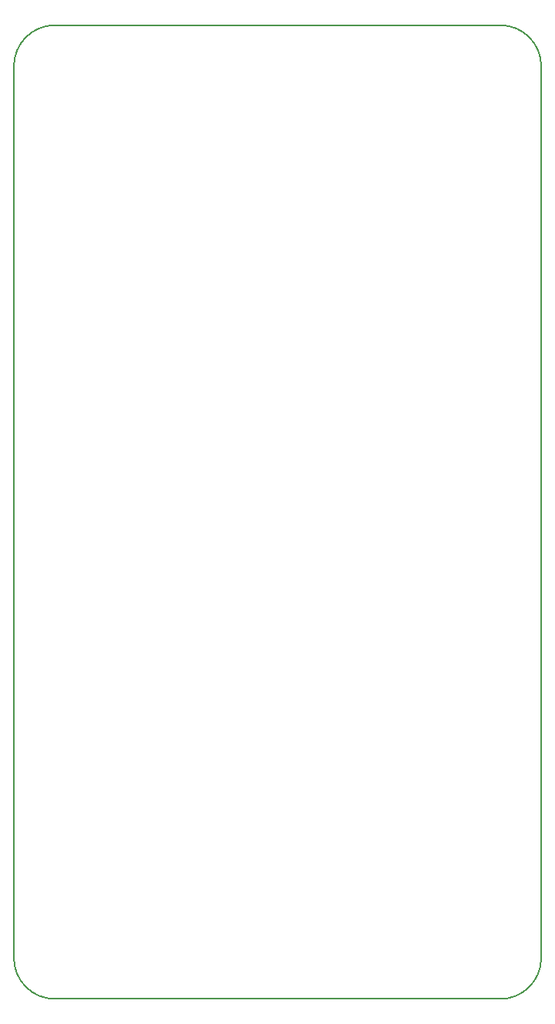
<source format=gm1>
G04 #@! TF.GenerationSoftware,KiCad,Pcbnew,5.0.2-bee76a0~70~ubuntu18.04.1*
G04 #@! TF.CreationDate,2019-06-11T19:18:52-05:00*
G04 #@! TF.ProjectId,ADAPTER_BOARD,41444150-5445-4525-9f42-4f4152442e6b,rev?*
G04 #@! TF.SameCoordinates,Original*
G04 #@! TF.FileFunction,Profile,NP*
%FSLAX46Y46*%
G04 Gerber Fmt 4.6, Leading zero omitted, Abs format (unit mm)*
G04 Created by KiCad (PCBNEW 5.0.2-bee76a0~70~ubuntu18.04.1) date Tue 11 Jun 2019 07:18:52 PM CDT*
%MOMM*%
%LPD*%
G01*
G04 APERTURE LIST*
%ADD10C,0.150000*%
G04 APERTURE END LIST*
D10*
X104000000Y-22500000D02*
G75*
G02X108500000Y-27000000I0J-4500000D01*
G01*
X108500000Y-125000000D02*
G75*
G02X104000000Y-129500000I-4500000J0D01*
G01*
X55000000Y-129500000D02*
G75*
G02X50500000Y-125000000I0J4500000D01*
G01*
X50500000Y-27000000D02*
G75*
G02X55000000Y-22500000I4500000J0D01*
G01*
X50500000Y-27000000D02*
X50500000Y-125000000D01*
X108500000Y-125000000D02*
X108500000Y-27000000D01*
X55000000Y-129500000D02*
X104000000Y-129500000D01*
X55000000Y-22500000D02*
X104000000Y-22500000D01*
M02*

</source>
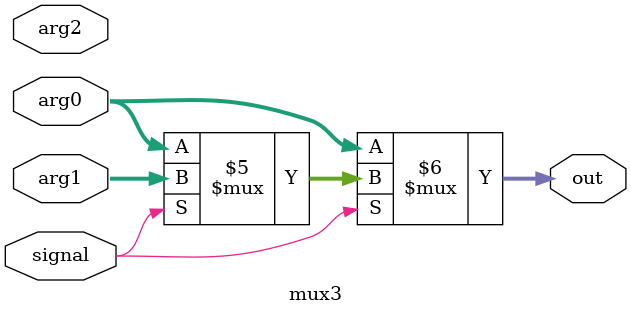
<source format=v>
`timescale 1ns / 1ps

module mux3 #(parameter WIDTH = 32)(
    input wire[WIDTH - 1 : 0] arg0, arg1, arg2,
    input wire signal,
    
    output wire[WIDTH - 1 : 0] out
    );

    assign out = (signal == 2'b00) ? arg0 :
                 (signal == 2'b01) ? arg1 :
                 (signal == 2'b10) ? arg2 : arg0;
endmodule

</source>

**Work instructions:**
Where a line of the records includes "WIDTH", copy it.

**Exercise response:**
module mux3 #(parameter WIDTH = 32)(
    input wire[WIDTH - 1 : 0] arg0, arg1, arg2,
    output wire[WIDTH - 1 : 0] out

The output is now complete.